▶ Extracted records
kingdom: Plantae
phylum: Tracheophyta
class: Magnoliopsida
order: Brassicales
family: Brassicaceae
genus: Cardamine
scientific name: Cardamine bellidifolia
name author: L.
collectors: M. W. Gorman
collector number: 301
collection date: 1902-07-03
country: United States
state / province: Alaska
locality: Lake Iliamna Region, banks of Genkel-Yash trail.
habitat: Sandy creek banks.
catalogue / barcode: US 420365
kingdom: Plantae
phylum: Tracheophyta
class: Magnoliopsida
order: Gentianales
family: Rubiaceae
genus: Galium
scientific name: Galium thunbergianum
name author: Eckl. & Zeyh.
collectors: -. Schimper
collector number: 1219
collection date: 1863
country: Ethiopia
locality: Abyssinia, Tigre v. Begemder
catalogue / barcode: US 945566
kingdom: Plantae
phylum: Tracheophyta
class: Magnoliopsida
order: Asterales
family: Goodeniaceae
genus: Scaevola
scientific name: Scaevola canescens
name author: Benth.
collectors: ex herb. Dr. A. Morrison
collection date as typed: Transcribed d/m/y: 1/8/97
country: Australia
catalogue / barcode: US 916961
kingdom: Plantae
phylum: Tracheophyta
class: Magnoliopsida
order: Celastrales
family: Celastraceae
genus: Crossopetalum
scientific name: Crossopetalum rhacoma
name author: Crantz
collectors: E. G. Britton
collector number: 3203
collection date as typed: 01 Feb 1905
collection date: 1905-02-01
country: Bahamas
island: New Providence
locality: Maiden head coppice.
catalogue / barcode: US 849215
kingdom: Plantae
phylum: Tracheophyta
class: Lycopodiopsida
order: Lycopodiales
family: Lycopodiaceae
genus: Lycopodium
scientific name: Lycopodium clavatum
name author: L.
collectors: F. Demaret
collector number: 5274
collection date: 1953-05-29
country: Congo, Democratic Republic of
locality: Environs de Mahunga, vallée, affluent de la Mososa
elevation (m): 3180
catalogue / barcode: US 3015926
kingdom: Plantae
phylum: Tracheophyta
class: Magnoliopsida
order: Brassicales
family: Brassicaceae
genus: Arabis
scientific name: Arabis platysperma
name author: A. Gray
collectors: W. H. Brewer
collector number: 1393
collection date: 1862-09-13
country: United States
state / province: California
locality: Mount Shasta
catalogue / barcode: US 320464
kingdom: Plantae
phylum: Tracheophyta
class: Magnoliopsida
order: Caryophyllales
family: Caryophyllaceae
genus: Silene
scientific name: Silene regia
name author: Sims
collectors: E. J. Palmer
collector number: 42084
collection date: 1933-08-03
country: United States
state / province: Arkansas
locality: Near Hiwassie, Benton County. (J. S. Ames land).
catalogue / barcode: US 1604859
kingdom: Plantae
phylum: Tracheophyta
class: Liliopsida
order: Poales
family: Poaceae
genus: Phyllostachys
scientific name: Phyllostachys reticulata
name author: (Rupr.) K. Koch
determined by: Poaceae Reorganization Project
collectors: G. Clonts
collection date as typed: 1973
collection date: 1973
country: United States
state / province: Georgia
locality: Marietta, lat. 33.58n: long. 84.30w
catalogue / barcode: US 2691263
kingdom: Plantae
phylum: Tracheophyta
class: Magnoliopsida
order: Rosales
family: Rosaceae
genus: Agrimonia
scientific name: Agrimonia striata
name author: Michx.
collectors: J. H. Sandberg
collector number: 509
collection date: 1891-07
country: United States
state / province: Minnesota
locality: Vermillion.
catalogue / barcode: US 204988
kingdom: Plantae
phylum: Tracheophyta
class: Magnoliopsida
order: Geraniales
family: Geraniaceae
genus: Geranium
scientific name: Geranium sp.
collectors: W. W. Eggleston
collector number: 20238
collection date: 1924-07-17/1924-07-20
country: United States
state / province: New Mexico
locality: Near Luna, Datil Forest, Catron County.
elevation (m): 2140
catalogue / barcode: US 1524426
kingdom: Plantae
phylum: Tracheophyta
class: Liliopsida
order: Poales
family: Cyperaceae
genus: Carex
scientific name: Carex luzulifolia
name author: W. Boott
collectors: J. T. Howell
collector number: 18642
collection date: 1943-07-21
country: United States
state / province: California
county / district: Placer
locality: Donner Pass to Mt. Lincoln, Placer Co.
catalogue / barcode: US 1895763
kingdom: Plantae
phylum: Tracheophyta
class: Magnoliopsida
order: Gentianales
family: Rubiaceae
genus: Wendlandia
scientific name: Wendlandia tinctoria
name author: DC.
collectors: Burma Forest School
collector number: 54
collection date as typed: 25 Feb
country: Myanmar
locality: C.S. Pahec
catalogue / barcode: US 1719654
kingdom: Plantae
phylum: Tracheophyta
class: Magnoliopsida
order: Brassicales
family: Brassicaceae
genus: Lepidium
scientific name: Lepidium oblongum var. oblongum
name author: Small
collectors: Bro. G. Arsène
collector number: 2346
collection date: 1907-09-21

▶ What you need to do
Copy out every line of the data that contains the string "typed". The match is case-sensitive.

▶ Written solution
collection date as typed: Transcribed d/m/y: 1/8/97
collection date as typed: 01 Feb 1905
collection date as typed: 1973
collection date as typed: 25 Feb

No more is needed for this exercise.